2. Would it be possible?
3. Might Australia still serve as a penal colony (just under French rule rather than British)?
4. What would the results be for France having lost Quebec and their posts in India in the Seven Years’ War if they were to colonize Australia?
5. Would France be interested in colonizing Australia/Oceania?
 
I have never felt that France was keen on colonisation until after the Napoleonic Wars, they just seemed to go thru the motions (look at Arcadia for example).

During the revolution people were too busy avoiding loosing their heads to fund an exploration / colonisation trip to the southern seas.

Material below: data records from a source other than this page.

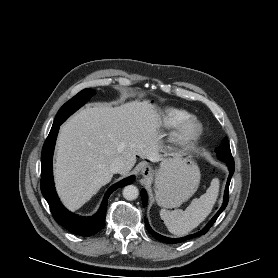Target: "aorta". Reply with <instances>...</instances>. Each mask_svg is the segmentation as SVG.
<instances>
[{"instance_id": "obj_1", "label": "aorta", "mask_w": 278, "mask_h": 278, "mask_svg": "<svg viewBox=\"0 0 278 278\" xmlns=\"http://www.w3.org/2000/svg\"><path fill=\"white\" fill-rule=\"evenodd\" d=\"M122 194L126 200L132 201L138 197L139 191L136 186L128 185V186L124 187Z\"/></svg>"}]
</instances>
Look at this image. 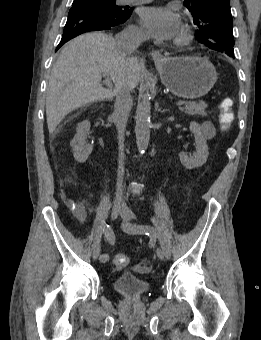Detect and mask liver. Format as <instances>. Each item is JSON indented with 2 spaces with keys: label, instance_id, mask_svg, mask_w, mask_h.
Returning a JSON list of instances; mask_svg holds the SVG:
<instances>
[{
  "label": "liver",
  "instance_id": "obj_1",
  "mask_svg": "<svg viewBox=\"0 0 261 340\" xmlns=\"http://www.w3.org/2000/svg\"><path fill=\"white\" fill-rule=\"evenodd\" d=\"M141 65L136 57L120 53L115 39L101 32L85 33L69 41L54 64L46 96L49 133L73 110L113 98L116 87L127 83L131 90L140 80ZM108 75L115 88L101 85Z\"/></svg>",
  "mask_w": 261,
  "mask_h": 340
}]
</instances>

I suspect that if a colony was set up in Australia then it would have been lost at the Treaty of Vienna as the British consolidated their empire.
 
I suspect that if a colony was set up in Australia then it would have been lost at the Treaty of Vienna as the British consolidated their empire.
I don´t know about that. Didn't Britain return most colonies after Vienna? Especially if this Australian colony was out of the way for Britain, like on the West Coast, instead of the East Coast where the British Australian colonies were.
 
The British kept all the Pacific / Indian Ocean territories it had taken, I would suspect that if the British had taken the Australian colony this would not be returned either.

If the British had not taken the colony then I guess that it would remain French and may remain so well into the 19th century given that Britain seemed to have concentrated on the East coast and the French landed in Shark Bay on the West coast (in Western Australia north of Perth).
 
The British returned Java to the Dutch

It would be interesting if the French had established something in the Swan River, Perth area that could have been part of its potential chain of bases in the Indian Ocean area

Best Regards
Grey Wolf
 
There is a small French settlement called Akaroa 40 or so minutes drive out of Christchurch, NZ, which was settled about the time the British clearly* asserted sovereignty over New Zealand (a matter of days or weeks) in 1840. Of course it has long since been anglicised in terms of culture and spoken language, but it retains a certain rustic charm all the same.

Anyway, I was reading about it the other day and somehow the British and French came to some sort of arrangement where the settlers got to do their own thing, under British law, with the support of the French Navy, for 5-10 years. I am planning to read more about that as it seems slightly odd to think that French sailors were tooling about rural NZ just a couple of hours drive from where I grew up.


*Clear to them and the other Great Powers, not so clear to the Maori signatories.
 
Could Australia might've ended up as a new America? British settlers on the one side, French settlers on the other? Much like in America with the Atlantic side of the Appalachians being British and the Mississippi side (at a stretch) being considered French as part of Louisiana?
 
It is possible, but they'd have to hurry because La Perouse arrived in Australia as an explorer as Phillip was about to land about 1000 free and convict colonists in early 1788. The French would have had to explore and decide to colonise by 1786 to win this race, or set up somewhere else entirely.
 
I remember of an old AH story where Bougainville arrived first in Australia and claimed it for France before Cook.
Now I doubt it would make a good POD : after all he claimed Malouines (Falkland) and set up the first settlement on the islands, and it didn't prevented the abandonment of the archipelago to Spain for cash.

France at this time wasn't much interested on big empty good-for-nothing lands (it's why they didn't resented too much the loss of Canada) but for quickly bankable colonial productions, as sugar. Financial fallout as Mississipi Compnay severely refrained the interest of population as well for great colonizing investments.
 

katchen

Banned
Australia COULD have been a source of quick profit for France. The French in the latter half of the 18th Century were short of places they could grow opium for the pipes of China, since they did not have access to India to the extent the British did. Granted, France will likely lose it's antipodean colonies by 1815, the French settlements in Australia will have at least given the British a jump on settling Australia and will probably mean an extra ten to twenty million people for Australia, New Zealand and the Melanesian island chain by the present. :) ITTL.